====== Excerpted passage
A second aspect of the invention is a method of detecting quantum signals in a quantum key distribution (QKD) station having a single single-photon detector (SPD). The method includes applying a first phase modulation to each quantum signal at a first QKD station operably coupled to a second QKD station, and applying a second phase modulation to each quantum signal at the second QKD station. The method also includes detecting the twice-modulated quantum signal with the single SPD. In the method, the first and second phase modulations are each randomly selected from one set of four possible phase modulations.

A third aspect of the invention is a method of forming a quantum key by using either of the above-described methods, and further including: recording the first and second phase modulations for each quantum signal and forming a sifted key, performing error correction on the sifted key, and performing privacy amplification on the error-corrected key to form the quantum key.
============
**Problems and tasks:**
**a.** In the quantum key distribution passage, how many possible phase modulations are in the set from which the first and second phase modulations are each randomly selected?
**b.** Continue the quantum key distribution passage from its final sentence onward.
====== Supplied data
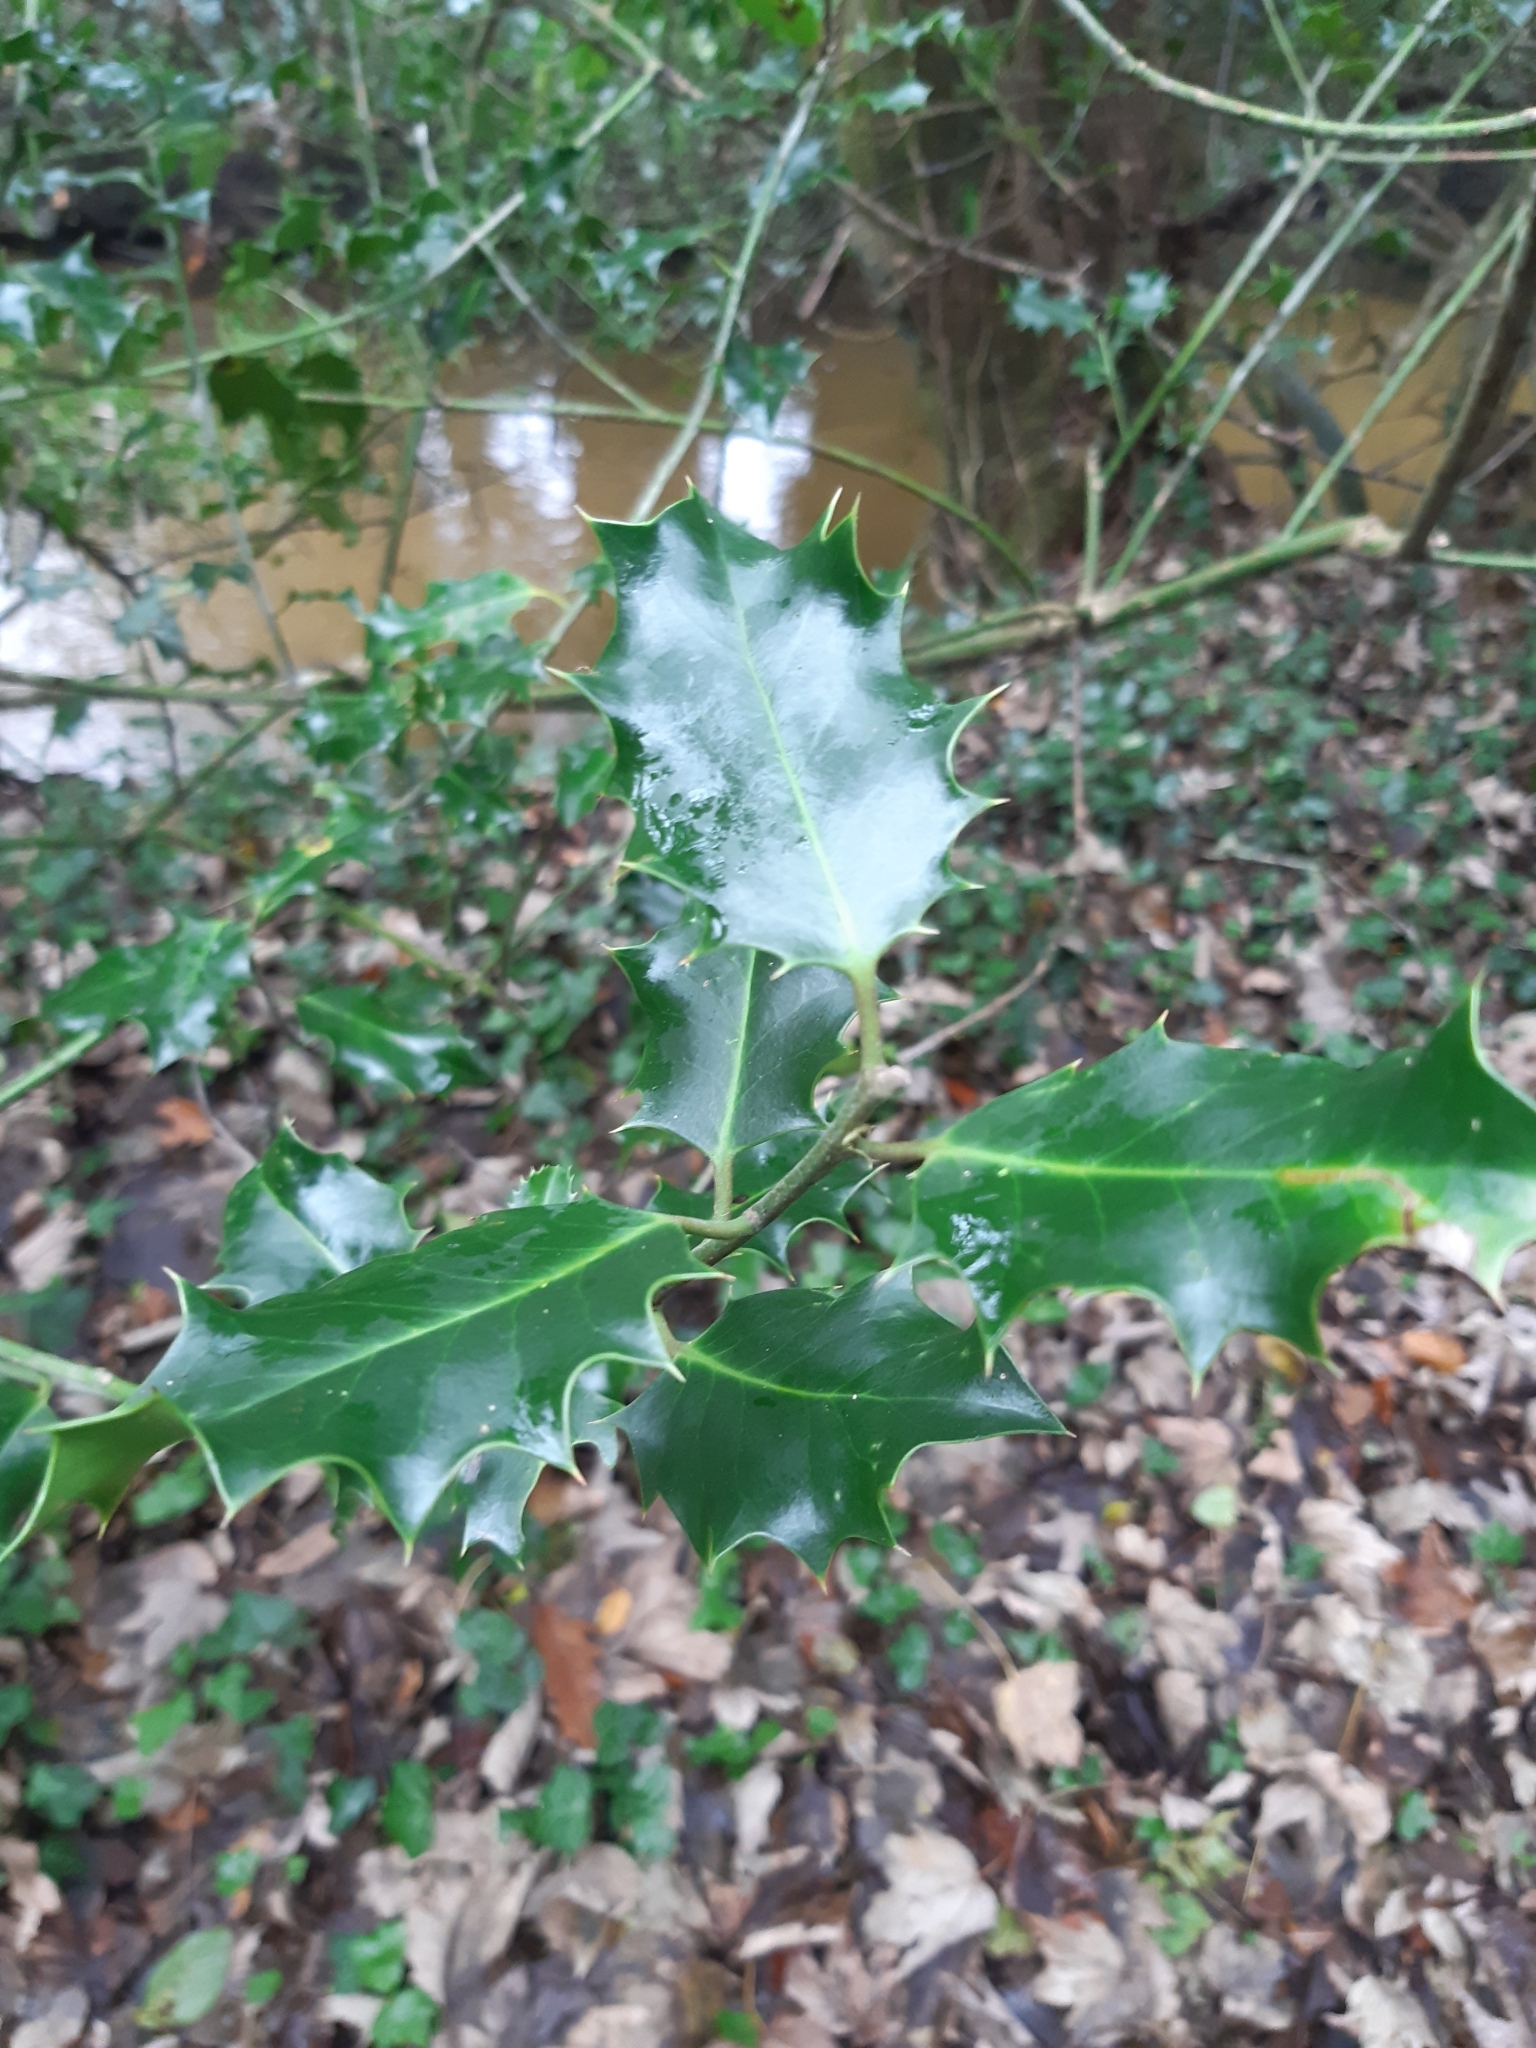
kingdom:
============
====== Supplied data
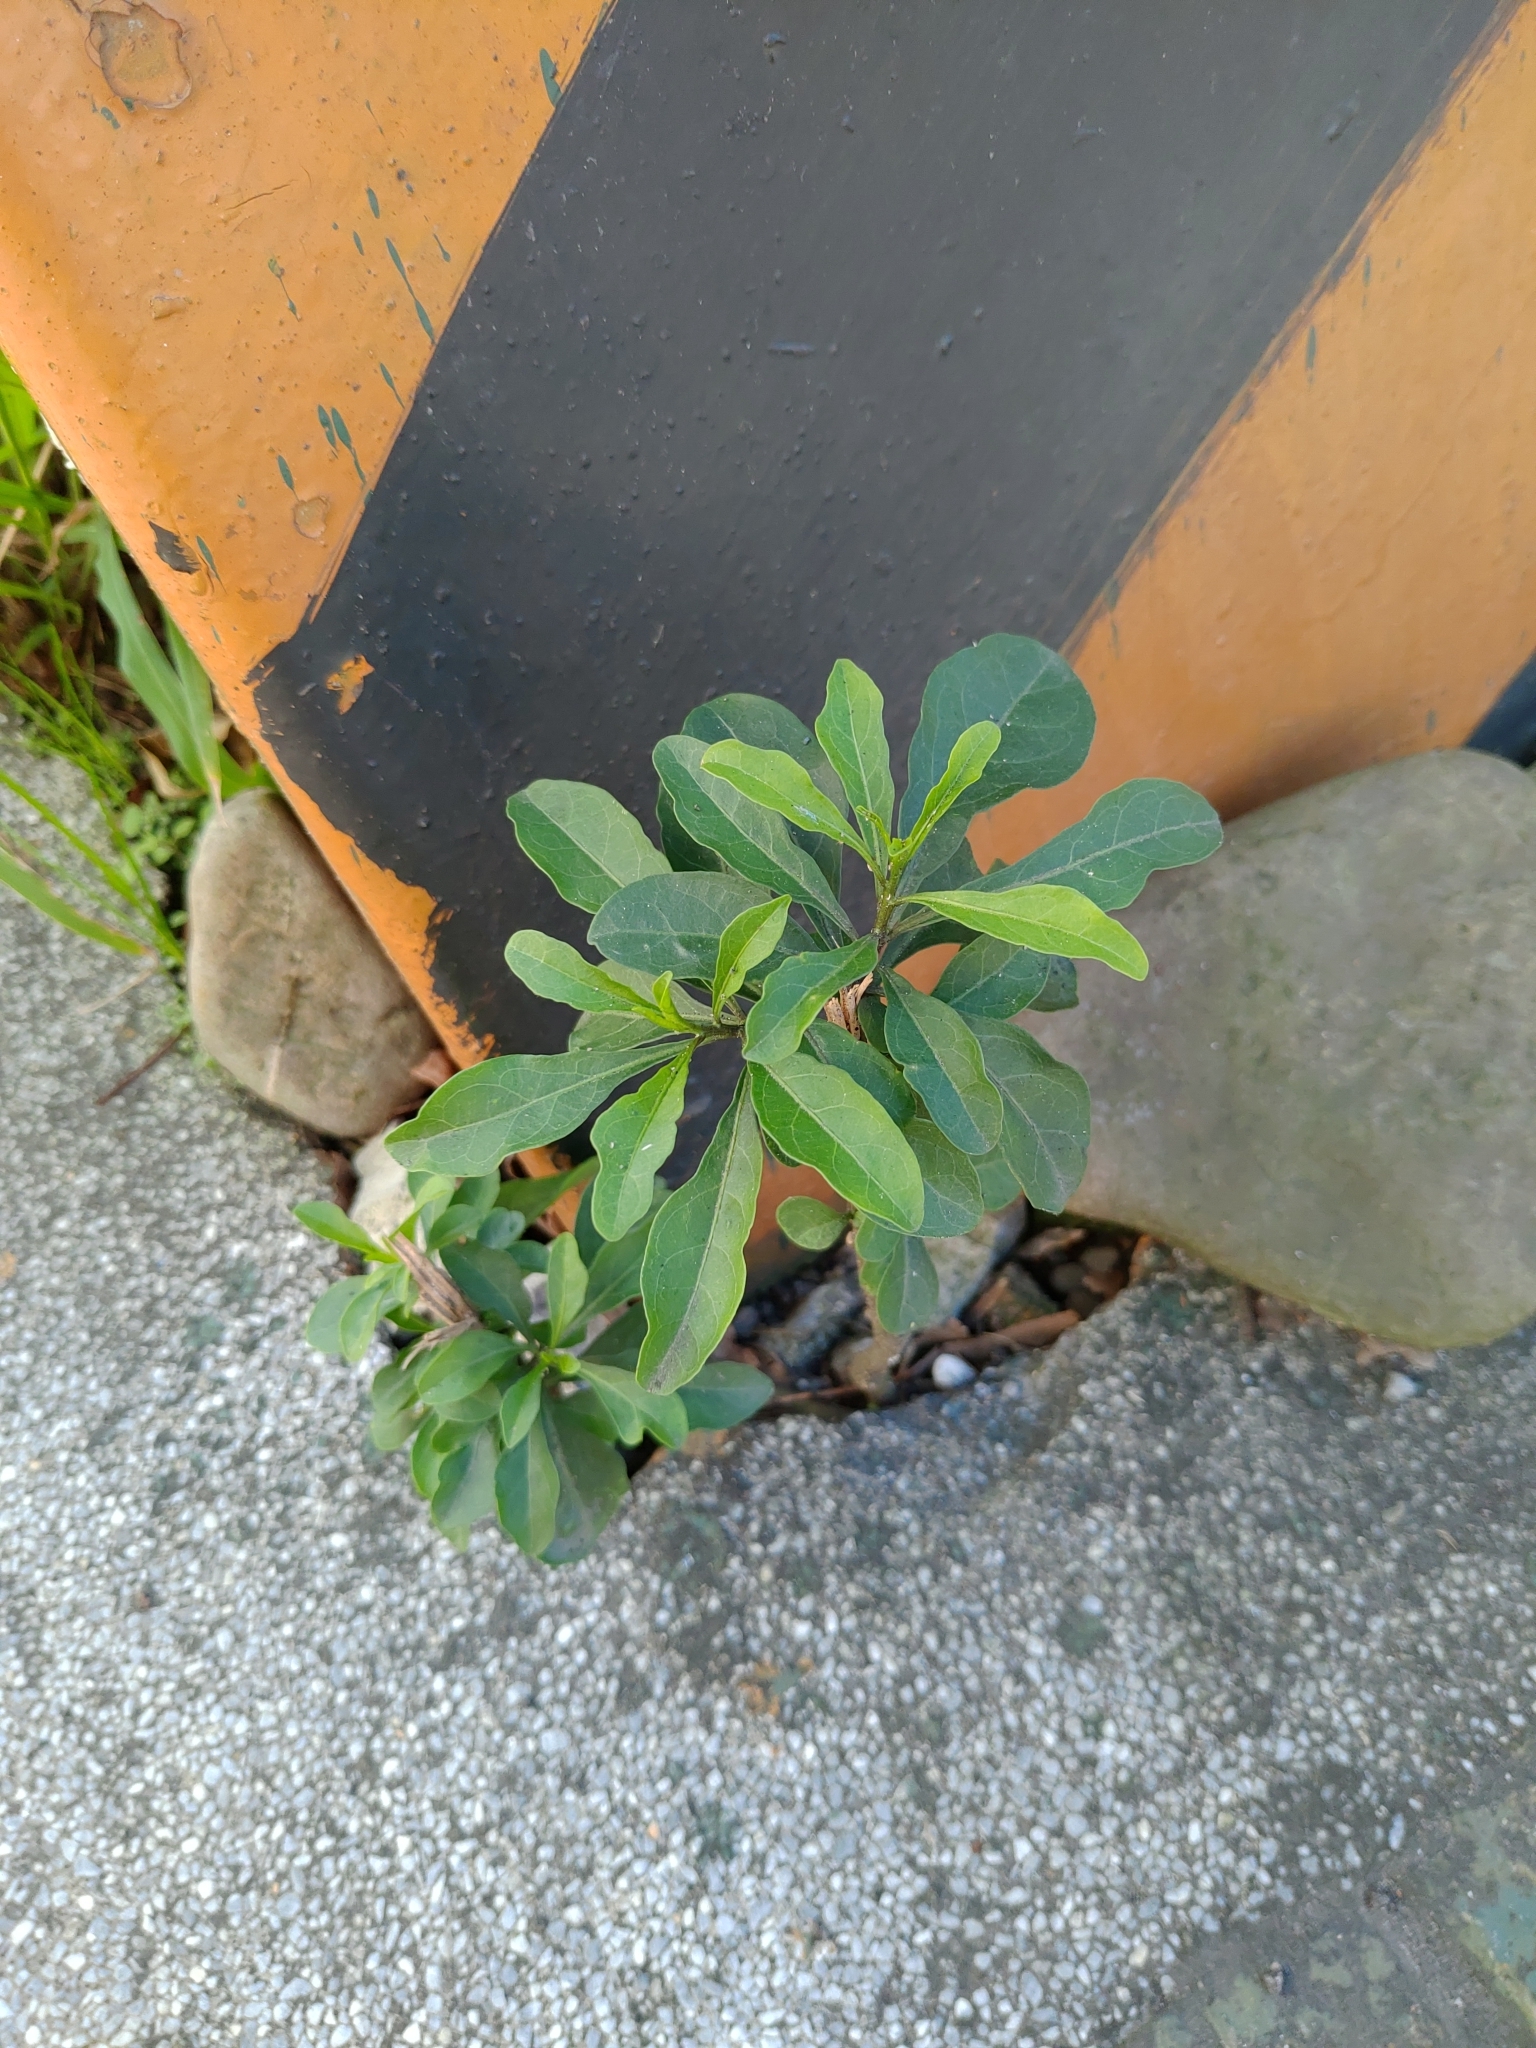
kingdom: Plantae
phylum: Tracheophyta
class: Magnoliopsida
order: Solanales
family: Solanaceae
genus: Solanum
============
====== Supplied data
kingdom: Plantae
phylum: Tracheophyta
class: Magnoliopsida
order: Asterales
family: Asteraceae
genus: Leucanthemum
============
**Task-by-task results:**
**a.** Four.

**b.**
BRIEF DESCRIPTION OF THE DRAWINGS

FIG. 1 is a schematic diagram of a prior-art two-way QKD system having a conventional fiber-optics-based QKD stations BOB and ALICE;

FIG. 2 is a schematic diagram of an example embodiment of the compact single-SPD QKD station BOB as part of a two-way QKD system; and

FIG. 3 is a schematic diagram similar to FIG. 2, but wherein the polarizer is arranged outside the housing so that the housing only encompasses two beamsplitters; and

FIG. 4 is a schematic diagram of an example embodiment of a single-SPD bulk-optics one-way system that employs two QKD stations each including the optical assembly of the present invention, wherein each the optical assembly consists of two prisms.

The various elements depicted in the drawings are merely representational and are not necessarily drawn to scale. Certain sections thereof may be exaggerated, while others may be minimized. The drawings are intended to illustrate various embodiments of the invention that can be understood and appropriately carried out by those of ordinary skill in the art.

DETAILED DESCRIPTION OF THE INVENTION

FIG. 2 is a schematic diagram of an example embodiment of a QKD system 101 that includes a compact single-SPD QKD station BOB. BOB includes an optical assembly 100 having, order along an optical axis Al from left to right, an optional variable or fixed optical attenuator 103 (e.g., having an attenuation of about 10 dB to 20 dB), a polarizer 102, a 50:50 beamsplitter 106, a polarizing beamsplitter 108, and an optional optical filter 110 (collectively referred to also as “elements 102 through 110”).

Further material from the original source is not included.